Limb landmark coordinates
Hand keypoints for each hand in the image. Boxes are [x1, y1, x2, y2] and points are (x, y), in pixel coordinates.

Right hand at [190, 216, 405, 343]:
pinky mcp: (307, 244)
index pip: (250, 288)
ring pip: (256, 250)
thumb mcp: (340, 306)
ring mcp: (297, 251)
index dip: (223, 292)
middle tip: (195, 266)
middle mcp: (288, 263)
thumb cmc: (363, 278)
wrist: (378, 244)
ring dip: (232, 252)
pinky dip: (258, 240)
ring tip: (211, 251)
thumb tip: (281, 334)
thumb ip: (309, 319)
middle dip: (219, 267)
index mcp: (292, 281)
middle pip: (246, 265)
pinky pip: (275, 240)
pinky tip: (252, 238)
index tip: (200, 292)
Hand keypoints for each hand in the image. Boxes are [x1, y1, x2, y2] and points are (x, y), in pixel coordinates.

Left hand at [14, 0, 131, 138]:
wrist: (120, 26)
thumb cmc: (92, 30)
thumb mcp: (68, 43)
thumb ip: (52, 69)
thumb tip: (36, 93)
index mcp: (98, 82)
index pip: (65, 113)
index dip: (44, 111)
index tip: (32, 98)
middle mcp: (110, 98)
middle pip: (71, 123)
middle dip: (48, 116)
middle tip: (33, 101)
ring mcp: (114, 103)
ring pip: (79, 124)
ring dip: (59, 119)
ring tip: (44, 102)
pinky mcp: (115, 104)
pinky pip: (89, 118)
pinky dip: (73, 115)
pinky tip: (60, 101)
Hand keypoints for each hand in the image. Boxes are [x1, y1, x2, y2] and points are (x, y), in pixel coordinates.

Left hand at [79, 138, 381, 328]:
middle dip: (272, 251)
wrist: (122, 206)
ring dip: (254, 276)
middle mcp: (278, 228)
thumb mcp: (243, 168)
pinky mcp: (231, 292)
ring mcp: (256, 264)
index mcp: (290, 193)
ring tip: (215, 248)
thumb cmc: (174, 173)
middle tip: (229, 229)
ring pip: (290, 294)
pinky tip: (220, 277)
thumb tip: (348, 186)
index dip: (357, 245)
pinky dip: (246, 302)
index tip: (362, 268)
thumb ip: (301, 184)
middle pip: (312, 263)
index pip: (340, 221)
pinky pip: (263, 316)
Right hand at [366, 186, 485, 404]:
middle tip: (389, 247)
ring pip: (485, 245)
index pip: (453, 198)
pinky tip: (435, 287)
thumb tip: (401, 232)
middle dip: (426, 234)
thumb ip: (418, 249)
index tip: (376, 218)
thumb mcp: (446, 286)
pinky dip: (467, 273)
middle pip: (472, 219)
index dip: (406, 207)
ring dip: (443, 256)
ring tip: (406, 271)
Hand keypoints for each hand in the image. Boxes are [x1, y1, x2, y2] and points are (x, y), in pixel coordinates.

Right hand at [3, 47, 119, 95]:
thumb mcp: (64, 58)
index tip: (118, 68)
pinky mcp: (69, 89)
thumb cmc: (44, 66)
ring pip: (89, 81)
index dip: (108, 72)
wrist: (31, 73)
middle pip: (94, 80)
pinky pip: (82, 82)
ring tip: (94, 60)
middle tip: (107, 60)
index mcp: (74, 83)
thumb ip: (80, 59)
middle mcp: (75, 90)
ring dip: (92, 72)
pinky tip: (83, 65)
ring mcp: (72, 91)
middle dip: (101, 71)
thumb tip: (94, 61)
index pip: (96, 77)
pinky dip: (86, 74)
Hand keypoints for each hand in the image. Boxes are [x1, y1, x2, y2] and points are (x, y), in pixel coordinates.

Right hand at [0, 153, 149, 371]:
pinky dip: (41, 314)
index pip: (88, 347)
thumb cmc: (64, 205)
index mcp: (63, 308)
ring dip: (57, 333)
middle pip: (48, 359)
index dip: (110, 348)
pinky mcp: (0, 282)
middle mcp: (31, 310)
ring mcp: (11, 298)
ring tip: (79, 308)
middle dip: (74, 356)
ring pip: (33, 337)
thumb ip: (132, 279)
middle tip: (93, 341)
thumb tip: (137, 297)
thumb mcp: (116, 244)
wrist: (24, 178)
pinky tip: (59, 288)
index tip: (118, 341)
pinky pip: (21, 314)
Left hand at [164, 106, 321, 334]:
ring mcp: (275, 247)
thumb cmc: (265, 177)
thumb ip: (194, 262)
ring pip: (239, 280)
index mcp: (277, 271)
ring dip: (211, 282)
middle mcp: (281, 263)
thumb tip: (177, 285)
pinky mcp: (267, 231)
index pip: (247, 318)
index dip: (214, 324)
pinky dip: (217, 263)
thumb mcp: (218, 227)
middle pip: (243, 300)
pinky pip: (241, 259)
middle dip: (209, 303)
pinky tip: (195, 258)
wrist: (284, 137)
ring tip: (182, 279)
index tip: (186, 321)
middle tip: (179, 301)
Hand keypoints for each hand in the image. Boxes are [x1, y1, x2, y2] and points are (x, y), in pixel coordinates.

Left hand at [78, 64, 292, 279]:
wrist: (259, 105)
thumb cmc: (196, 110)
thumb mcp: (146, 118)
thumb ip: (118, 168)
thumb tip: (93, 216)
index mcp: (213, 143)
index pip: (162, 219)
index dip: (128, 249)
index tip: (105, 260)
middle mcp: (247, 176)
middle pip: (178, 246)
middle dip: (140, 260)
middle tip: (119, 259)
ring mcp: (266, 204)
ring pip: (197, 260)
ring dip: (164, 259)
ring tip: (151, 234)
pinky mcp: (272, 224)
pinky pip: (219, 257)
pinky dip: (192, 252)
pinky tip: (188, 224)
==
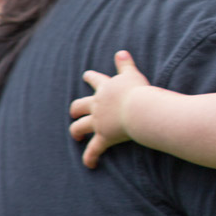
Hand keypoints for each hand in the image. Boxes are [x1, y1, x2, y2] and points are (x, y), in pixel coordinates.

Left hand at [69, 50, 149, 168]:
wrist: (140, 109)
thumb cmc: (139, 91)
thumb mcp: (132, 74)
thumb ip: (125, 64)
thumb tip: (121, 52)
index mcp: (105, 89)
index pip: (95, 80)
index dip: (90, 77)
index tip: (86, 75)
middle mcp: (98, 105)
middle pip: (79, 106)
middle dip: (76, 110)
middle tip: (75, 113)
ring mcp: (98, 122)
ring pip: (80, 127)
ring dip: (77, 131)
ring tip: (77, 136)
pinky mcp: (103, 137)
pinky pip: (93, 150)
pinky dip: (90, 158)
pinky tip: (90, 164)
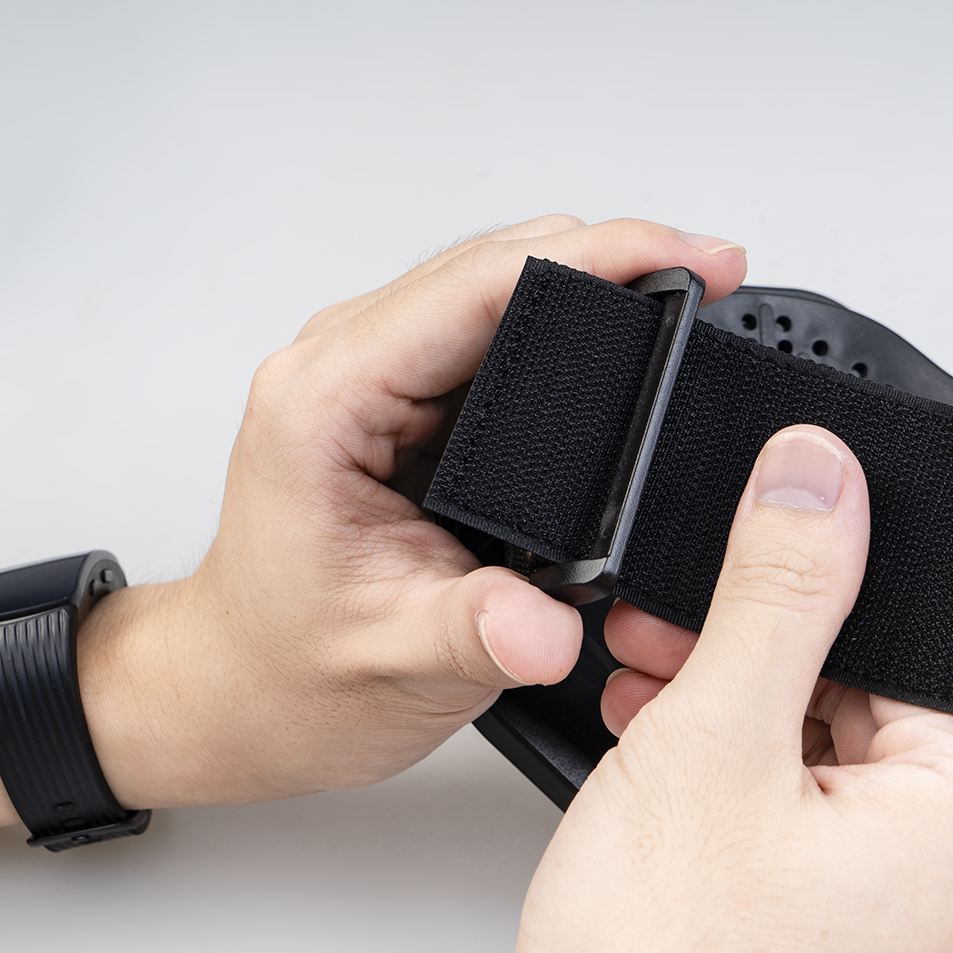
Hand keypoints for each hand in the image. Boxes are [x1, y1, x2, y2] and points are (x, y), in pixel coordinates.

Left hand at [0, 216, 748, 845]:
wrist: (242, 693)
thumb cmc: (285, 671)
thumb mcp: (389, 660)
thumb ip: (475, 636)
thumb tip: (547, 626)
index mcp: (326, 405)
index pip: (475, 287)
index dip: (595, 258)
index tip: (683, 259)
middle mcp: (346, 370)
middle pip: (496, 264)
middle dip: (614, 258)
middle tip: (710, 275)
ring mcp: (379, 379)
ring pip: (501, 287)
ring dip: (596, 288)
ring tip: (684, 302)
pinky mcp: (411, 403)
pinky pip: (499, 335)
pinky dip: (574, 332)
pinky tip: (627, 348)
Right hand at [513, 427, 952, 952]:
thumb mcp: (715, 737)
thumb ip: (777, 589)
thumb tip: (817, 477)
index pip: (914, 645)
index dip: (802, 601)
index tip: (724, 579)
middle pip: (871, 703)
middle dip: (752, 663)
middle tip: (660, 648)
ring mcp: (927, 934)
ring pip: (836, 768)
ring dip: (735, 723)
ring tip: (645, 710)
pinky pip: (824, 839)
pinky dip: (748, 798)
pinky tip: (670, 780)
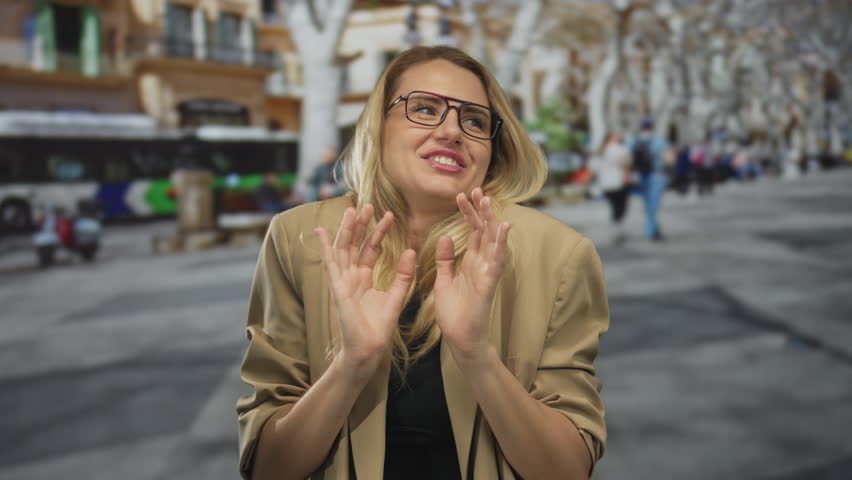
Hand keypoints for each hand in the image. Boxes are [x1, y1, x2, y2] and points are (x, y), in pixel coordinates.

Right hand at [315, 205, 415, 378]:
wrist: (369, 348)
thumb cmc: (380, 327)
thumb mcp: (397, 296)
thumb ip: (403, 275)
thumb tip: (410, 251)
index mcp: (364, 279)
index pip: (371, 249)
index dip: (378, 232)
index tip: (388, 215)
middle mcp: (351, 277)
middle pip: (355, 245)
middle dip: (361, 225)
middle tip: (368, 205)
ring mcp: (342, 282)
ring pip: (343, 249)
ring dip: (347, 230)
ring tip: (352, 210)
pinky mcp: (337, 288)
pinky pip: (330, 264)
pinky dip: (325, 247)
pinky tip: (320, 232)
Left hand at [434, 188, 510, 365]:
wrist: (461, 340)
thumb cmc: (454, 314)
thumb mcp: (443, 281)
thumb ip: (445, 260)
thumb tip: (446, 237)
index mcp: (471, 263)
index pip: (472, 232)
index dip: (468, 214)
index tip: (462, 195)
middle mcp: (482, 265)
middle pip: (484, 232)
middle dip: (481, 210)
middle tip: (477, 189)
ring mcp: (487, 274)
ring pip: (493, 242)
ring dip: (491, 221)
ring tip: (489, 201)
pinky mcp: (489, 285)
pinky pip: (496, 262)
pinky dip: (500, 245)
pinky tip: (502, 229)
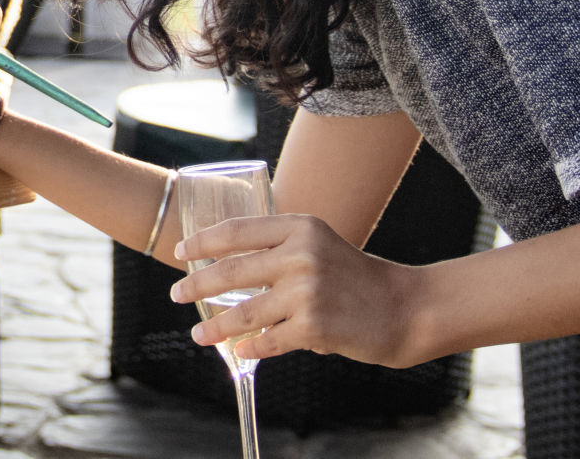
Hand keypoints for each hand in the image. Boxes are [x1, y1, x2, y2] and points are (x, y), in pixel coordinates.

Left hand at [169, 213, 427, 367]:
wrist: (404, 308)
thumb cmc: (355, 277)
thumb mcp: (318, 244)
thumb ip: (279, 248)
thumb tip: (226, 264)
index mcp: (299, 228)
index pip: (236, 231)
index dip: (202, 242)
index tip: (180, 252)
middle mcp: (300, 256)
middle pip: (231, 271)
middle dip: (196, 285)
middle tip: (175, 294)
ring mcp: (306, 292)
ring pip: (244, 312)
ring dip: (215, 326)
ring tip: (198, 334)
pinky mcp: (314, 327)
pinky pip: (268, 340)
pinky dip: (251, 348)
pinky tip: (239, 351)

*The task*
Starting with the line that holds "pinky pip: (275, 240)" and ending with the line that holds "middle dip: (426, 234)", retype every line in the data above exactly, and nothing else.

*Reply to the exercise*
pinky pip: (275, 240)
pinky tip: (252, 238)
index tip: (200, 292)
Hand keypoints for each hand in the image. Boxes are [x1, y1, x2, y2] and points are (x, y), in pixel coordinates.

Left hand at [14, 0, 131, 138]:
wrist: (120, 26)
thumb cmc: (92, 30)
thumb mcp: (68, 43)
thumb ip: (52, 69)
thumb tip: (36, 93)
index mcp: (98, 82)
index pip: (65, 113)
index dip: (44, 111)
index tip: (32, 98)
middle mcp: (110, 98)
middle pip: (71, 123)
middle dip: (48, 116)
middle tip: (33, 101)
ring mcp: (114, 103)
ring pip: (79, 124)
ring dip: (59, 119)
ring tip: (44, 102)
pinky mcp: (115, 104)
pinky pip: (89, 118)
pinky dip: (73, 115)
pinky tip: (60, 101)
Hand keypoints for each hand in the image. Boxes are [x1, y1, x2, y2] and points are (x, y), in pixel coordinates.

Left hand at [79, 138, 381, 328]:
middle dip: (272, 251)
wrist: (122, 206)
ring dip: (254, 276)
middle mcp: (278, 228)
thumb mcp: (243, 168)
pinky mcp: (231, 292)
ring mcp: (256, 264)
index mcp: (290, 193)
ring tip: (215, 248)
thumb cmc: (174, 173)
middle tip: (229, 229)
ring pip: (290, 294)
pinky tip: (220, 277)
thumb tip: (348, 186)
index dip: (357, 245)
pinky dip: (246, 302)
index tip: (362, 268)
thumb ip: (301, 184)
middle pip: (312, 263)
index pip: (340, 221)
pinky pip: (263, 316)
Right hand at [366, 186, 485, 404]:
middle tip: (389, 247)
ring pip: (485, 245)
index pip: (453, 198)
pinky tip: (435, 287)
thumb tip: (401, 232)
middle dip: (426, 234)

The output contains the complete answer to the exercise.